● Your assignment
Can you render all the records below as a Markdown table with the columns Row and Line, giving each non-blank line its own numbered row and leaving the pictures out?

● Material for the task
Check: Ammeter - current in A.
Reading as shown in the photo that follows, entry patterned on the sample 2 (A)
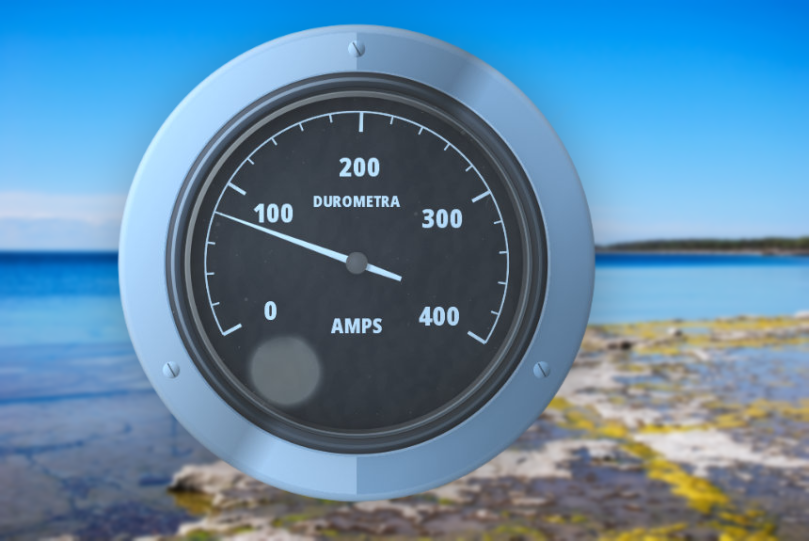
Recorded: 80 (A)
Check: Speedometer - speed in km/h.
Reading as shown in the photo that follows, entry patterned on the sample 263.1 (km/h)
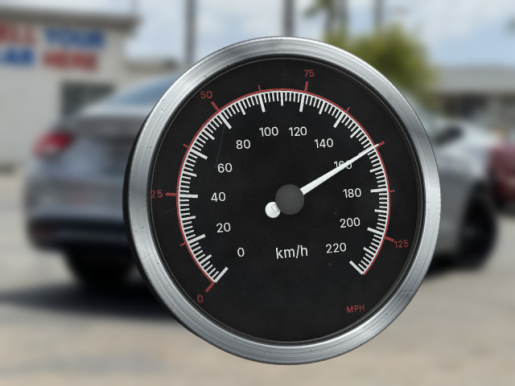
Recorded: 160 (km/h)
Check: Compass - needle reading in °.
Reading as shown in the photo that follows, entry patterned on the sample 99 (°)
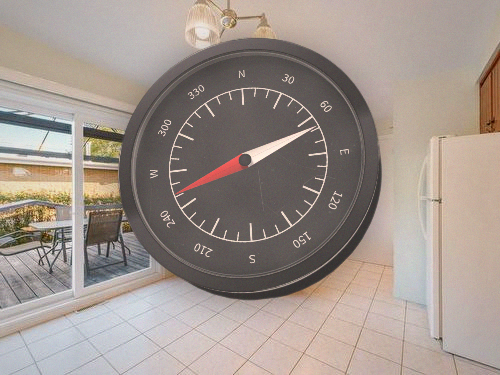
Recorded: 250 (°)
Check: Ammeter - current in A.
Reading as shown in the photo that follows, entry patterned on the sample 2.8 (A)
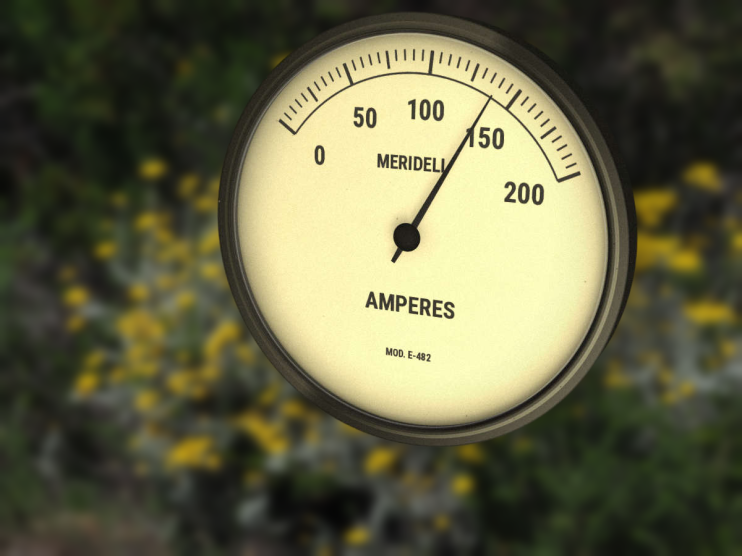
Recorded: 140 (A)
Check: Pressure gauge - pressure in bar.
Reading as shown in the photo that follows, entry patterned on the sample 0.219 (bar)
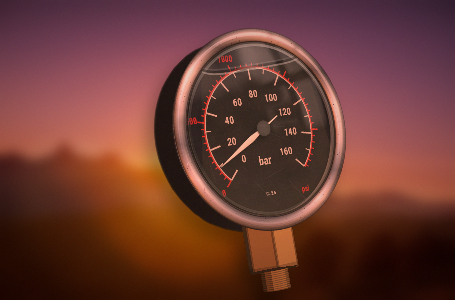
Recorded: 10 (bar)
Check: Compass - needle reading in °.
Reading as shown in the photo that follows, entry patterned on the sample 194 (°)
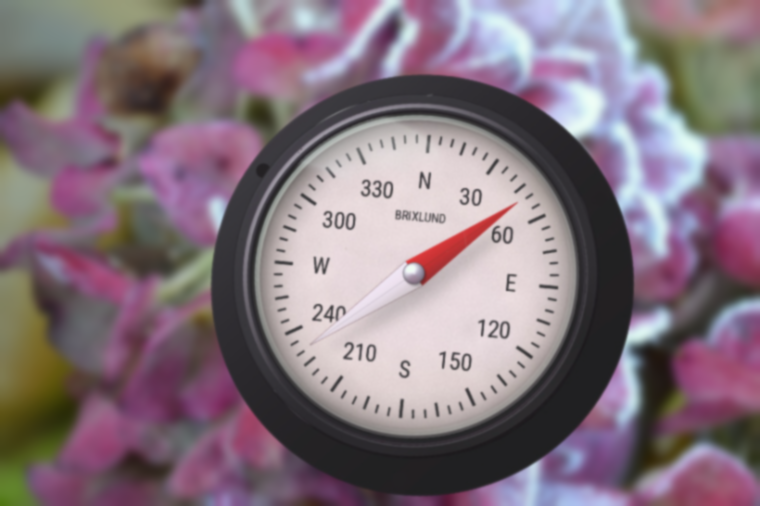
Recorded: 50 (°)
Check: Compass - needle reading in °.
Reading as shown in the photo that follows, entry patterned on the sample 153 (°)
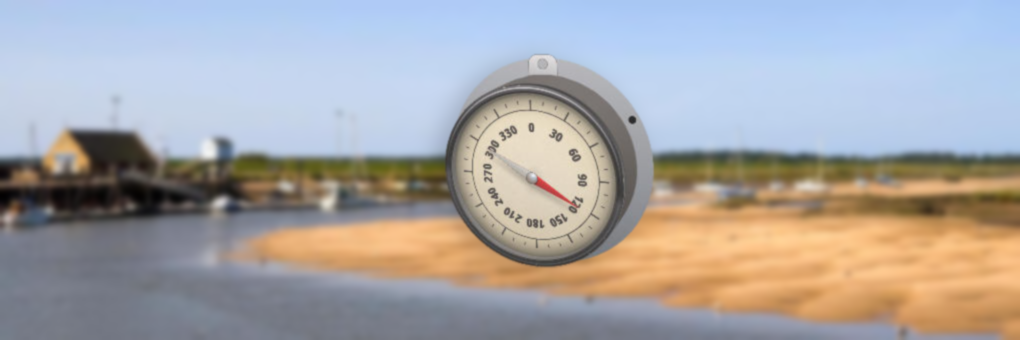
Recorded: 120 (°)
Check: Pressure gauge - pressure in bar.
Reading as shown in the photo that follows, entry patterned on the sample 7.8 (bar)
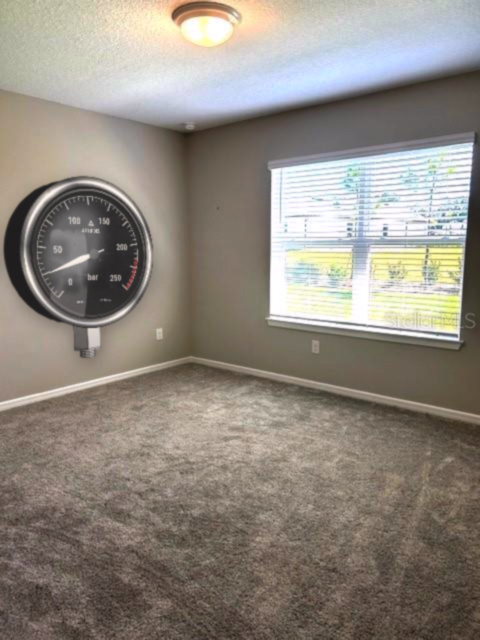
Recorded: 25 (bar)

● Output
| Row | Line |
|---|---|
| 1 | Check: Ammeter - current in A. |
| 2 | Reading as shown in the photo that follows, entry patterned on the sample 2 (A) |
| 3 | Recorded: 80 (A) |
| 4 | Check: Speedometer - speed in km/h. |
| 5 | Reading as shown in the photo that follows, entry patterned on the sample 263.1 (km/h) |
| 6 | Recorded: 160 (km/h) |
| 7 | Check: Compass - needle reading in °. |
| 8 | Reading as shown in the photo that follows, entry patterned on the sample 99 (°) |
| 9 | Recorded: 250 (°) |
| 10 | Check: Ammeter - current in A. |
| 11 | Reading as shown in the photo that follows, entry patterned on the sample 2.8 (A) |
| 12 | Recorded: 140 (A) |
| 13 | Check: Pressure gauge - pressure in bar. |
| 14 | Reading as shown in the photo that follows, entry patterned on the sample 0.219 (bar) |
| 15 | Recorded: 10 (bar) |
| 16 | Check: Compass - needle reading in °. |
| 17 | Reading as shown in the photo that follows, entry patterned on the sample 194 (°) |
| 18 | Recorded: 50 (°) |
| 19 | Check: Compass - needle reading in °. |
| 20 | Reading as shown in the photo that follows, entry patterned on the sample 153 (°) |
| 21 | Recorded: 120 (°) |
| 22 | Check: Pressure gauge - pressure in bar. |
| 23 | Reading as shown in the photo that follows, entry patterned on the sample 7.8 (bar) |
| 24 | Recorded: 25 (bar) |